ROWS -
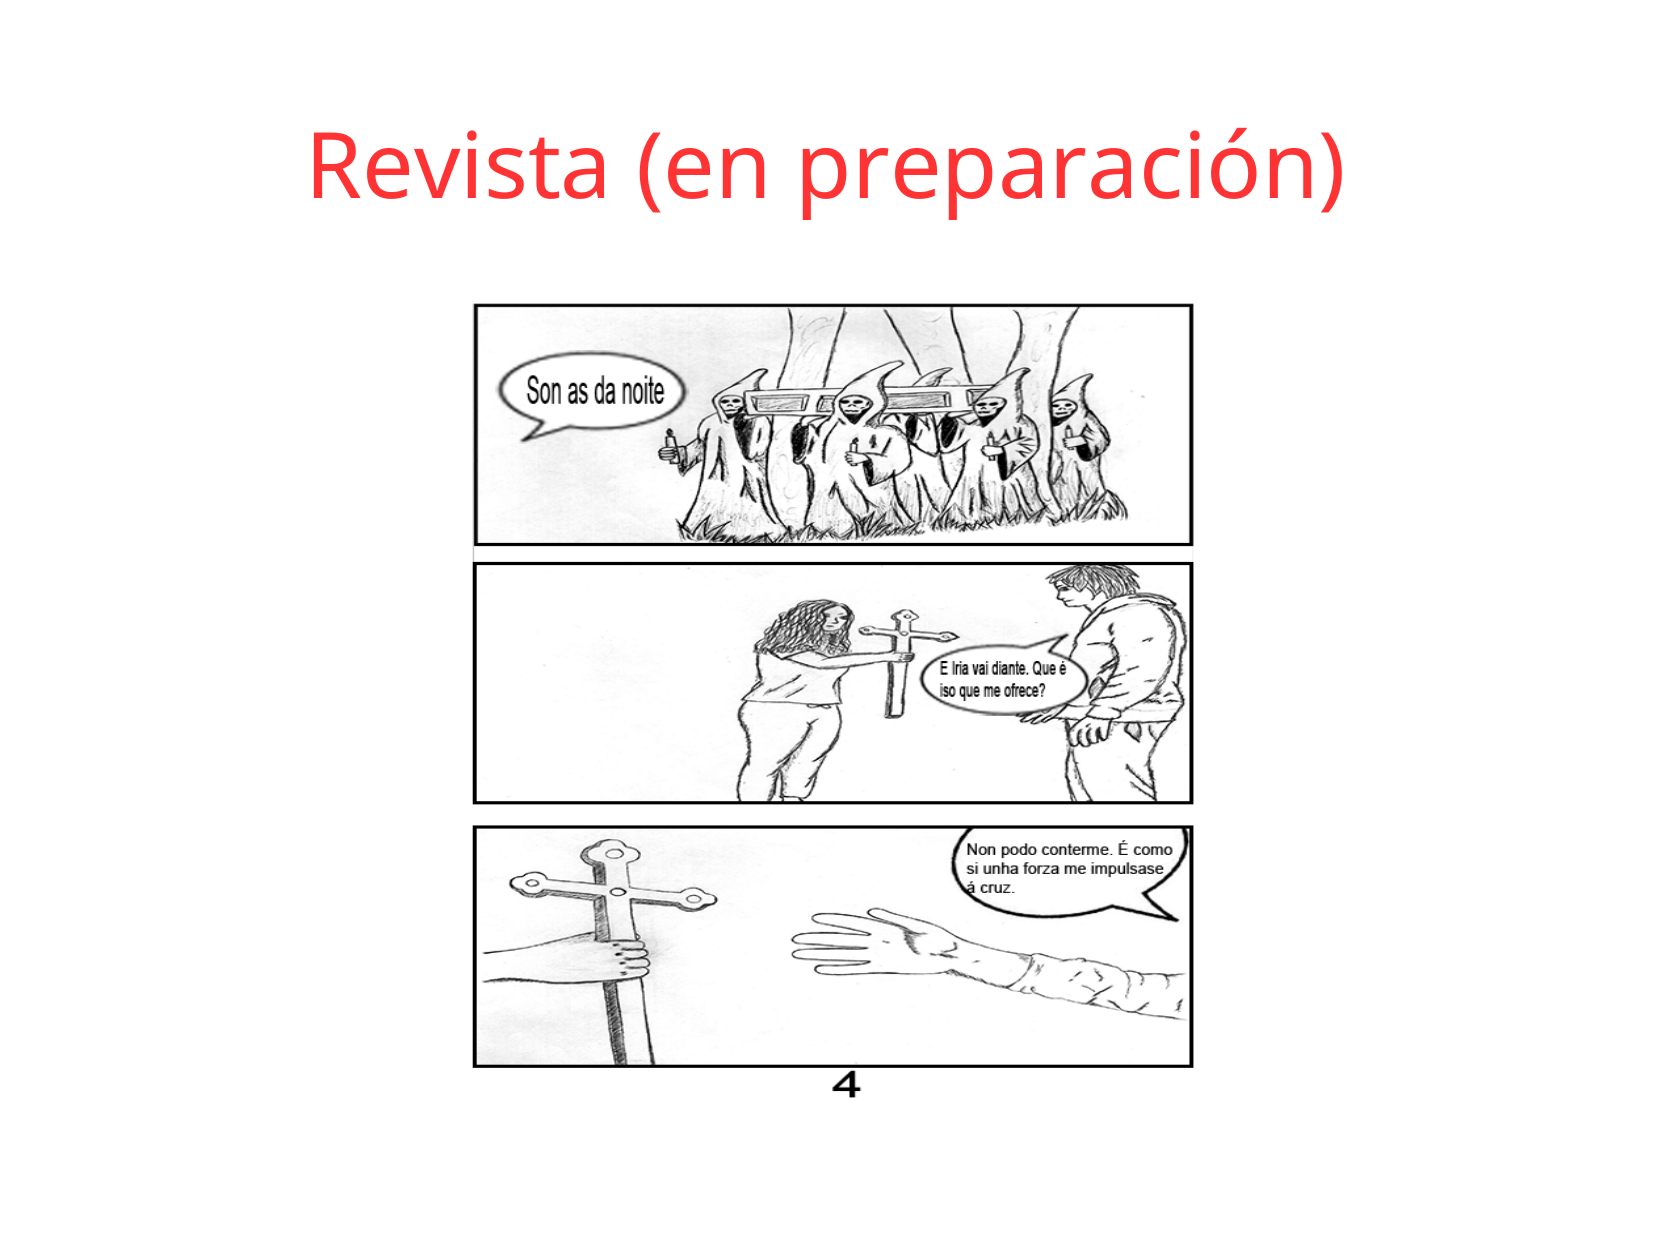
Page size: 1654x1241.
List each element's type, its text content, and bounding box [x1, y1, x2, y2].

picture [448, 290, 1229, 1109]
title Revista (en preparación) [82, 49, 1571, 257]
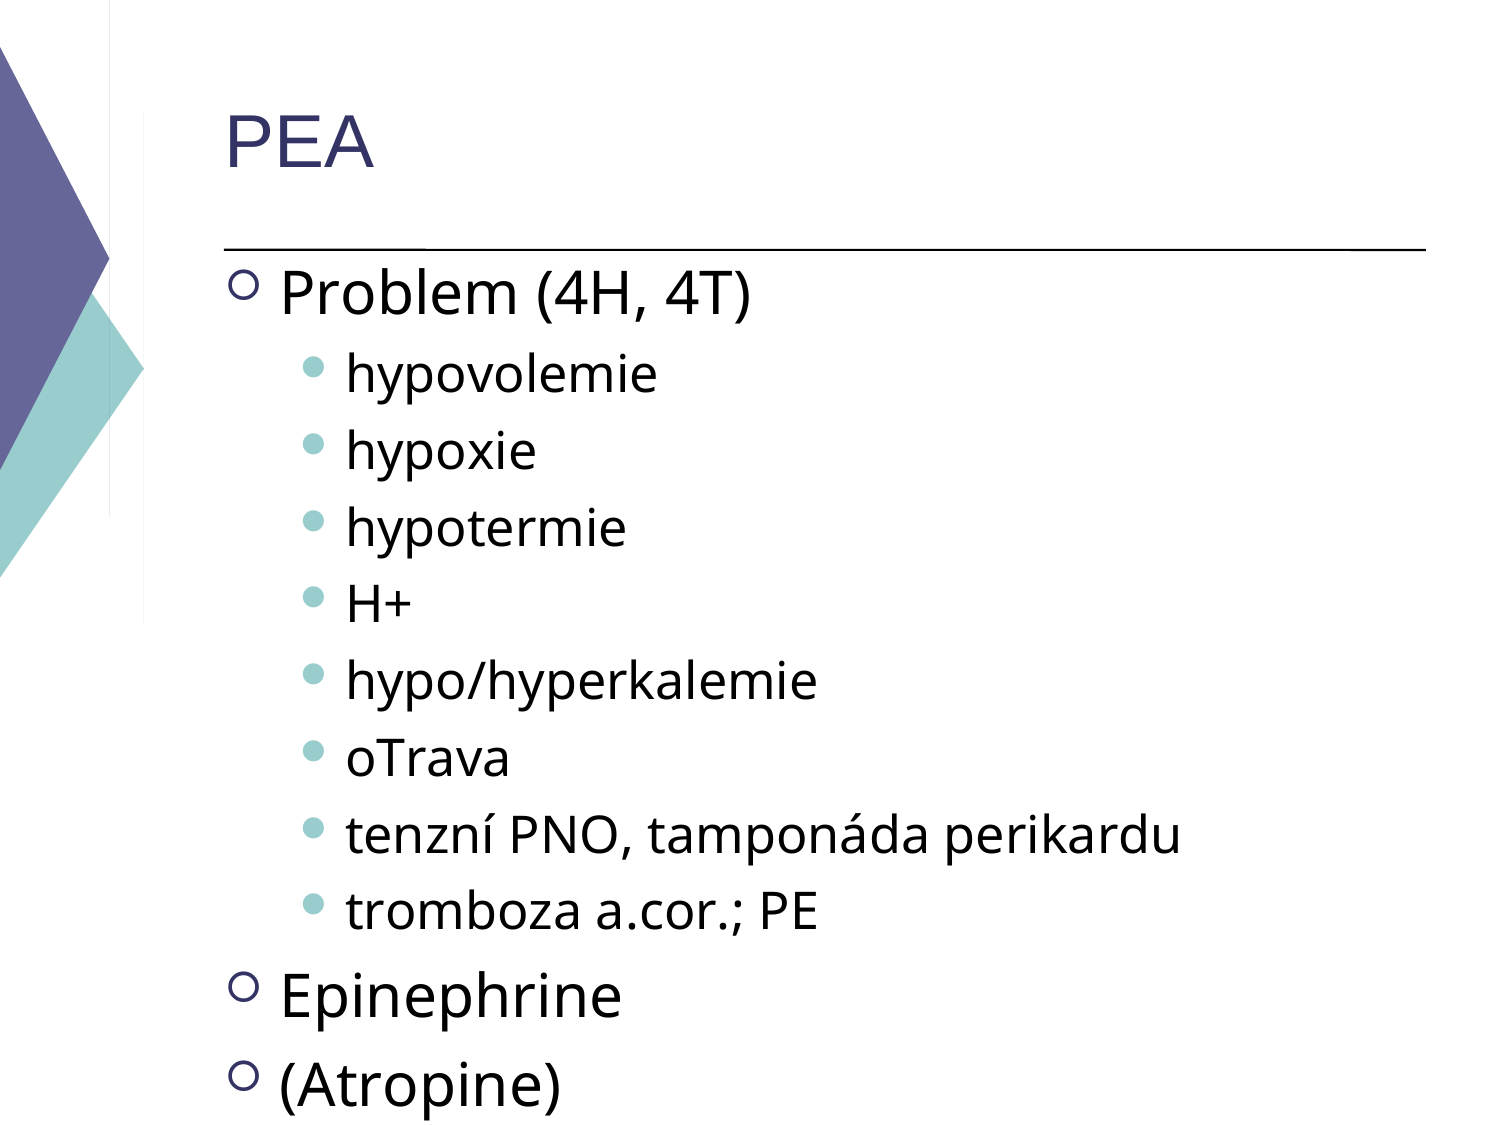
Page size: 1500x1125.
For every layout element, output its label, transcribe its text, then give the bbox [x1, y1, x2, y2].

list Problem (4H, 4T) hypovolemie hypoxie hypotermie H+ hypo/hyperkalemie oTrava tenzní PNO, tamponáda perikardu tromboza a.cor.; PE Epinephrine (Atropine) [224, 252, 1425, 1119]
title PEA [224, 41, 1425, 238]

WHAT TO DO - Please put the rows into a JSON list of strings, one string per line, starting at the beginning of the rows and ending at the line that contains "title Revista (en". Skip blank lines and leave the pictures out of the answer.

OUTPUT BELOW -
[
  "Page size: 1654x1241.",
  "List each element's type, its text content, and bounding box [x1, y1, x2, y2].",
  "picture [448, 290, 1229, 1109]",
  "title Revista (en preparación) [82, 49, 1571, 257]"
]